(TEXT PROVIDED):
The Master of Science degrees provide opportunities for students who seek to enter professional practice as specialists or to continue study in a doctoral program. The Doctor of Philosophy degrees are research focused, designed to prepare students for careers in teaching, research or advanced specialized practice.


Civil Engineering - Master of Science

Students in the master's and doctoral degree programs in civil engineering may pursue advanced study in the areas of geotechnical and pavement engineering, structural engineering, mechanics and materials; water resources; ad transportation engineering.

Master of Science

Courses are selected in consultation with the academic advisor based upon the student's background. The courses in the final program of study are subject to the approval of the guidance committee.

In addition to meeting the requirements of the university and of the College of Engineering, students must meet the requirements specified below.

Admission

An applicant for admission to the master's degree program in civil engineering should have a bachelor's degree in civil engineering or a related field and should have a grade–point average that would indicate success in graduate study.  

Depending on their undergraduate programs and their specialties within civil engineering, students who are admitted to the master's degree program with bachelor's degrees in fields related to civil engineering may be required to complete collateral courses.

All applicants are encouraged to submit their scores from the Graduate Record Examination General Test.

Requirements for the Master of Science Degree in Civil Engineering

The student must complete a total of 30 credits for the degree under either Plan A (with thesis) or Plan B (without thesis).

(OBJECTIVE A): From the graduate program description, list the careers the Doctor of Philosophy degrees are designed to prepare students for.

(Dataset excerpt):
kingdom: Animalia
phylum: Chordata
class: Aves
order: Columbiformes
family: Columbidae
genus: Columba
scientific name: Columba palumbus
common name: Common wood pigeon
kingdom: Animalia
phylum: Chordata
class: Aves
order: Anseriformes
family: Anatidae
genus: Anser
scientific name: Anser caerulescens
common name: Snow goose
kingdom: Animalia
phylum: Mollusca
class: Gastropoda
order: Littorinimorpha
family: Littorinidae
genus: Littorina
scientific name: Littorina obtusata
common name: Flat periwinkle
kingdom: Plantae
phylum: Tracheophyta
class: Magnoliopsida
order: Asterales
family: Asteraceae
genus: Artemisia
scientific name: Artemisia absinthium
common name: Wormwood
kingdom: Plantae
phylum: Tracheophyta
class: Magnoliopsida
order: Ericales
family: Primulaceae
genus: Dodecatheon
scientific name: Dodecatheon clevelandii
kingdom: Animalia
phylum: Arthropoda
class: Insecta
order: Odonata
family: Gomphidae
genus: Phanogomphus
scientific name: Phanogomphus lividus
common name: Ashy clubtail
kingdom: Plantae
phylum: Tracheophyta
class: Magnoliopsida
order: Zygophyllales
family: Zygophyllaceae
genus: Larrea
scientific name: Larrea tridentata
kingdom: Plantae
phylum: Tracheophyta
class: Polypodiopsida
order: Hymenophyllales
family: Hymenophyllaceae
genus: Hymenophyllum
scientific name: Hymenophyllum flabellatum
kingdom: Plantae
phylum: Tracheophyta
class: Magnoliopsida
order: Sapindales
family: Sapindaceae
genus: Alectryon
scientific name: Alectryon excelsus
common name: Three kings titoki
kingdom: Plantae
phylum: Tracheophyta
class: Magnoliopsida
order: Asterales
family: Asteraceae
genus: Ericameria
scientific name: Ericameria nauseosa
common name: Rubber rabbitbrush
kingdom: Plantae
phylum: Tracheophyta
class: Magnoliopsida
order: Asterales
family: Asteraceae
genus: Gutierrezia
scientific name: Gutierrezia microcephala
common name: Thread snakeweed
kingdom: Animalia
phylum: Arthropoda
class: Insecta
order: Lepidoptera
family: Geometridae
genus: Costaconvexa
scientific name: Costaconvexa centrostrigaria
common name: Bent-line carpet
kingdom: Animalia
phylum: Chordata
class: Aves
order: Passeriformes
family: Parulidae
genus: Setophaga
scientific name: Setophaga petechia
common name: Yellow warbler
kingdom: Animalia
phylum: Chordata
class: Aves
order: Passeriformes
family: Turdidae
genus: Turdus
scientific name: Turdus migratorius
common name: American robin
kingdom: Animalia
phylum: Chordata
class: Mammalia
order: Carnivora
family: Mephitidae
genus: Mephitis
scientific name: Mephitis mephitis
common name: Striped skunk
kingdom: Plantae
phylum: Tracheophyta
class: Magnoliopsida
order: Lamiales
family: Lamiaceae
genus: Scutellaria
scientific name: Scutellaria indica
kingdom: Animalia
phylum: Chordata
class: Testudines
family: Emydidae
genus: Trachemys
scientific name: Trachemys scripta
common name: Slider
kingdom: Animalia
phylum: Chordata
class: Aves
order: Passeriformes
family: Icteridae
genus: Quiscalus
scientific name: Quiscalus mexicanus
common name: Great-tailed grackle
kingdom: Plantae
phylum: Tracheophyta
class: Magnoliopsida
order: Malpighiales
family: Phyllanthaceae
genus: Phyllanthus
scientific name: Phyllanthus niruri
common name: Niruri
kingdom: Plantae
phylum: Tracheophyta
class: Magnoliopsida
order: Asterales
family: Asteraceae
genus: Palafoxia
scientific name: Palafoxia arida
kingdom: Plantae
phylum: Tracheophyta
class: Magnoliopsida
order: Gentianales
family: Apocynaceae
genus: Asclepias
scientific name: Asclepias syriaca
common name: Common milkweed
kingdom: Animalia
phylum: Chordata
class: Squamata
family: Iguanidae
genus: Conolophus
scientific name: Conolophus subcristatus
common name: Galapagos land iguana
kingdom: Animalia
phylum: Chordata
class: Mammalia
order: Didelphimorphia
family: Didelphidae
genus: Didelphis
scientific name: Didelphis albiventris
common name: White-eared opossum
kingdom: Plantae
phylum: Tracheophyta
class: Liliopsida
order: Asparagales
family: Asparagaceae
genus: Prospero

(OBJECTIVE B): In the listing, change "common name" to "vernacular name" and write out only the lines between the lines holding "class: Gastropoda" and "scientific name: Costaconvexa centrostrigaria", inclusive, keeping everything else unchanged.

(FINISHED ANSWER A): teaching, research, advanced specialized practice

(FINISHED ANSWER B):
class: Gastropoda
order: Littorinimorpha
family: Littorinidae
genus: Littorina
scientific name: Littorina obtusata
vernacular name: Flat periwinkle
kingdom: Plantae
phylum: Tracheophyta
class: Magnoliopsida
order: Asterales
family: Asteraceae
genus: Artemisia
scientific name: Artemisia absinthium
vernacular name: Wormwood
kingdom: Plantae
phylum: Tracheophyta
class: Magnoliopsida
order: Ericales
family: Primulaceae
genus: Dodecatheon
scientific name: Dodecatheon clevelandii
kingdom: Animalia
phylum: Arthropoda
class: Insecta
order: Odonata
family: Gomphidae
genus: Phanogomphus
scientific name: Phanogomphus lividus
vernacular name: Ashy clubtail
kingdom: Plantae
phylum: Tracheophyta
class: Magnoliopsida
order: Zygophyllales
family: Zygophyllaceae
genus: Larrea
scientific name: Larrea tridentata
kingdom: Plantae
phylum: Tracheophyta
class: Polypodiopsida
order: Hymenophyllales
family: Hymenophyllaceae
genus: Hymenophyllum
scientific name: Hymenophyllum flabellatum
kingdom: Plantae
phylum: Tracheophyta
class: Magnoliopsida
order: Sapindales
family: Sapindaceae
genus: Alectryon
scientific name: Alectryon excelsus
vernacular name: Three kings titoki
kingdom: Plantae
phylum: Tracheophyta
class: Magnoliopsida
order: Asterales
family: Asteraceae
genus: Ericameria
scientific name: Ericameria nauseosa
vernacular name: Rubber rabbitbrush
kingdom: Plantae
phylum: Tracheophyta
class: Magnoliopsida
order: Asterales
family: Asteraceae
genus: Gutierrezia
scientific name: Gutierrezia microcephala
vernacular name: Thread snakeweed
kingdom: Animalia
phylum: Arthropoda
class: Insecta
order: Lepidoptera
family: Geometridae
genus: Costaconvexa
scientific name: Costaconvexa centrostrigaria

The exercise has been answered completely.